Myrtle Beach Offers Winter Boating, Fishing and Fun for the Whole Family
By Richard Martin
Life can get a little tough in Ohio come winter. Already there have been storms, fairly heavy snow, sleet, chill winds, cold, sullen days with temperatures little above freezing, and there are many more to come. Some Mid-America Boating readers head for Florida, and that's a great choice, especially if they travel into the southern part of the state, including Key West. But Florida is amazingly expensive, and worse, it swarms with both Americans and Canadians, so expect traffic jams daily in the more popular places, and high prices even for lunch.
For a few, their new winter mecca is a good deal further north. They go to Myrtle Beach each winter and stay a couple of weeks, a month, sometimes all winter, because the Beach has a lot going for it in the off-season. Lots of folk visit this South Carolina coastal city in spring, summer, and fall. They go to play golf at one or more of dozens of premier golf courses, and enjoy the nightlife after 18 holes or so. It's a lot like Florida then, busy, crowded, and expensive. But, go in the winter and Myrtle Beach is almost a ghost town.

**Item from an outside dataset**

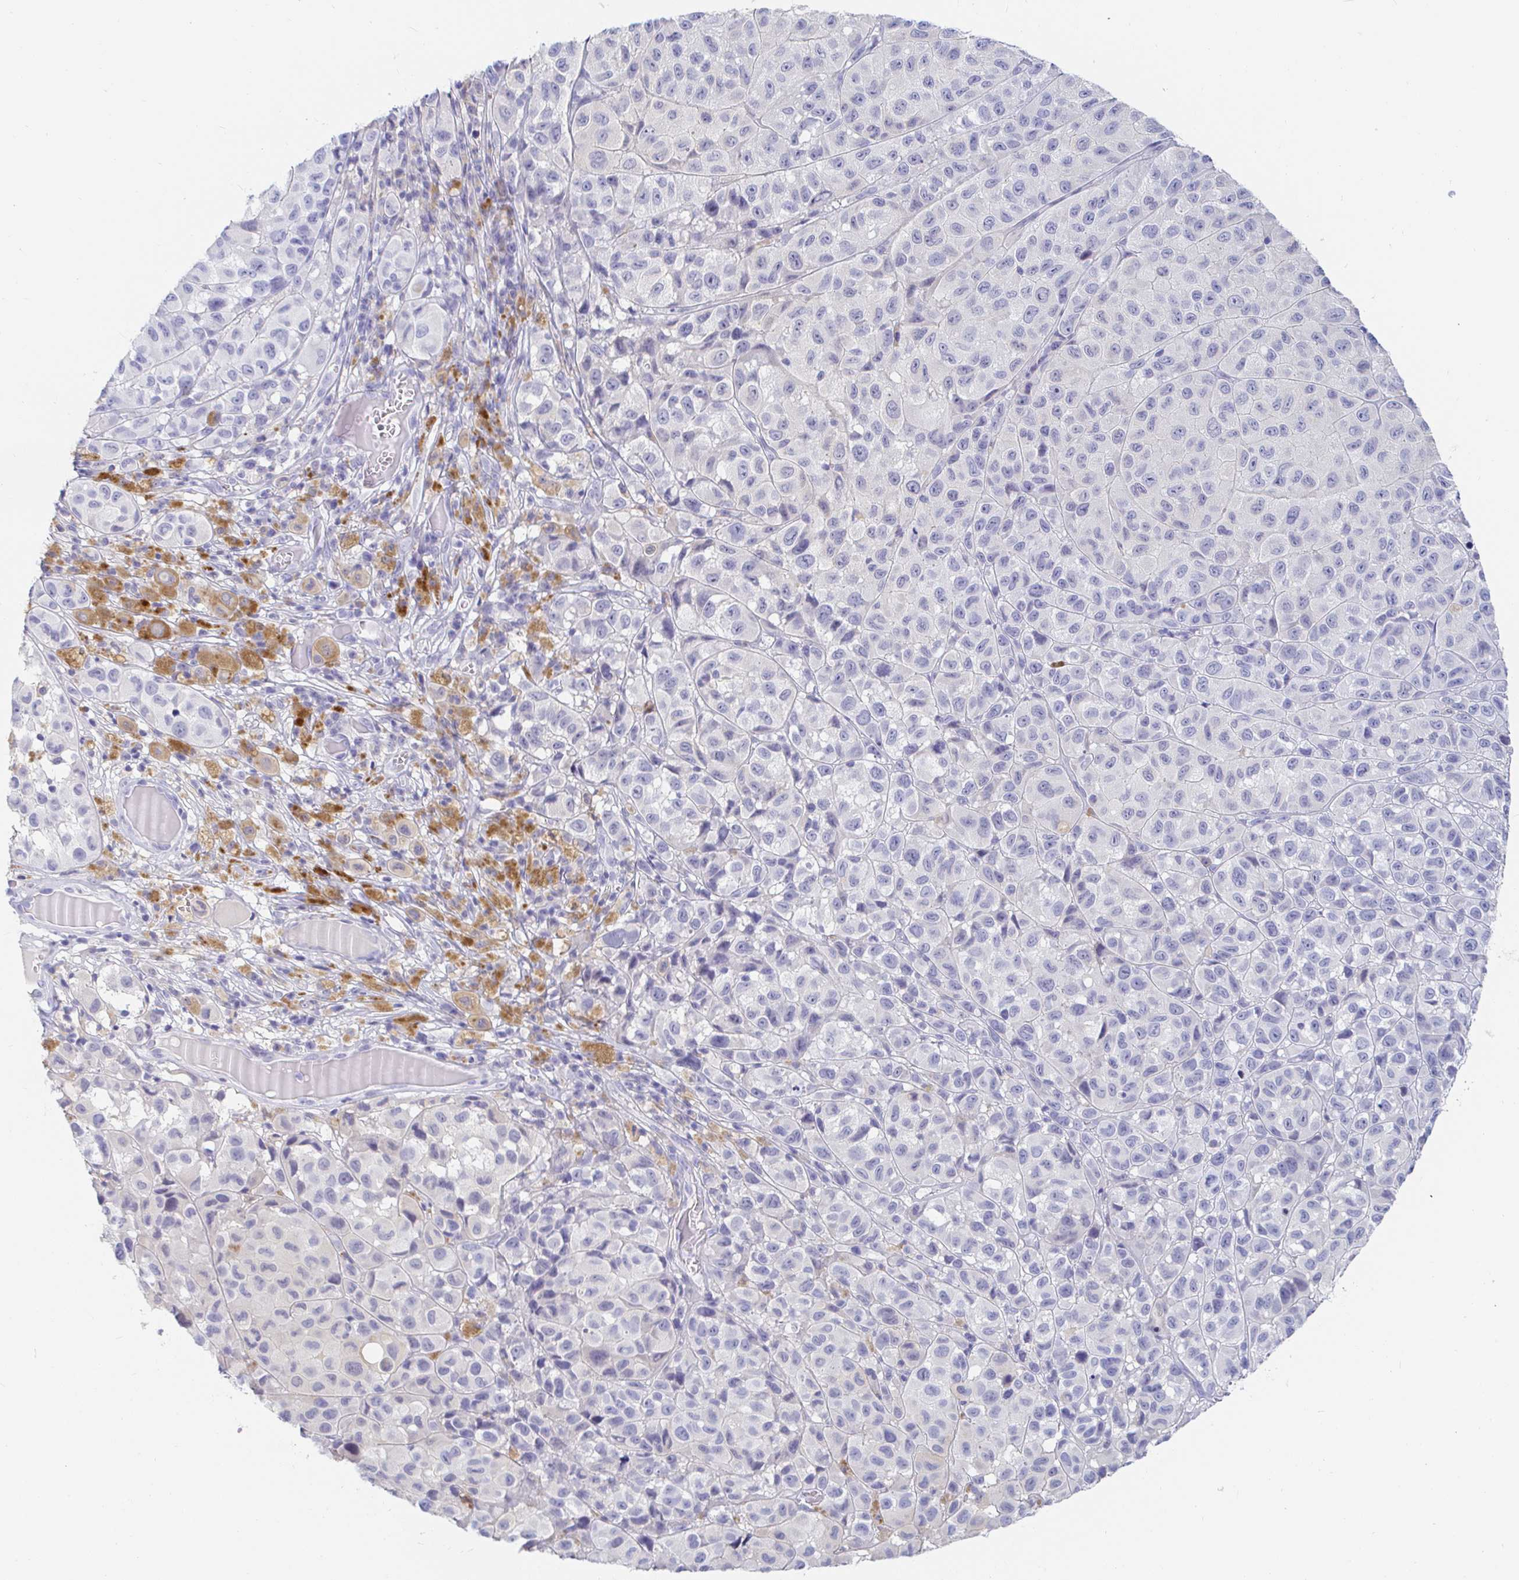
{"staining": {"intensity": "negative", "quantity": "none", "location": "none"}, "tissue": "melanoma", "cell_type": "Tumor cells", "image_type": "cancer", "snomed": [{"axis": "morphology", "description": "Malignant melanoma, NOS"}, {"axis": "topography", "description": "Skin"}], "caption": "Protein analysis of malignant melanoma displays no significant positivity in tumor cells.", "gene": "PDE6B", "patient": {"sex": "male", "age": 93}}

If you're looking for warmer temperatures, this city will have them. Not Florida-type, but lots warmer most times than here. Some days might be cold, others shirtsleeve, and while it might snow once or twice, the snow disappears very shortly. Far better than the bitter, blustery weather found in Ohio. And prices can be great!
Many of the high rise, seaside motels will offer two rooms, an efficiency kitchen, two TVs, and a nice balcony overlooking the ocean for about $35 - 38, and you can negotiate a monthly rate that's substantially less. Get a room or efficiency apartment across Ocean Boulevard from the ocean and rates can fall to $20 - 25 a night, and even less for longer stays. Which is why some spend part of the winter here. And there's a lot to do, and very little traffic to interfere with the doing.
A favorite occupation of this writer is saltwater pier and surf fishing. Action can be a little slack in January and February if it's a cold winter and ocean temperatures plummet, but most times those who frequent such places as the Springmaid Pier in southern Myrtle Beach can catch whiting, sometimes sea trout and croaker, drum, blues, and small sharks. My usual battle plan is to have my wife drop me off at the pier a couple of hours before high tide, then she goes shopping and I fish, being picked up again about two hours after high tide. That makes us both happy.
Because fishing can be good, and shopping is ALWAYS good. She'll visit Barefoot At The Beach and browse through dozens of shops from The Endangered Species to Perfumania and California Leather to the Caddy Shack, and do it almost alone. So few shoppers are here during the day that clerks rush to welcome you and the same holds true at Barefoot Landing and the Wakomaw Pottery complex. Real bargains often enough, some good sales, and plenty of shops for browsing.
Barefoot At The Beach, incidentally, also has 14 restaurants, including the excellent Hard Rock Cafe with its unusual decor and fine steaks and The Key West Grill, which has its own first class menu, a nice multi-room cinema, and a minature golf course complete with fire breathing dragon. Among other things to see and do at Myrtle Beach in winter are the Ripley Aquarium, which just might be the very best in America with thousands of fish, some of them truly unusual, and a walk through lagoon where sharks and rays swim over your head and are sometimes so close that you can literally watch them eyeball to eyeball.
For outdoor folk there are long walks on the beach and seashell collecting while sea gulls wheel above and brown pelicans pass in stately lines just above the water, Brookgreen Gardens is just south of town with its beautiful statuary and spacious gardens, and right across the highway from Brookgreen lies Huntington Beach State Park with its miles of marsh and estuary, tall reeds waving in a sea breeze, and dozens of birds from great blue herons to egrets and sanderlings.
Food needn't even be mentioned to those who have visited here, but some of the Calabash restaurants are still open with their 120 item seafood menus, great places to OD on crab legs and fried oysters. And there are excellent Italian restaurants, Chinese restaurants, little homey spots with meatloaf and mashed potatoes, fast food places, just anything that might interest your taste buds.
It's a place worth investigating this winter. Low prices, good food, lots to do, and at least better temperatures than here. Check out the city on the web, get lists of what you'd like to see, then fly down or drive down, and spend some time. It sure beats what's waiting here over the next few months.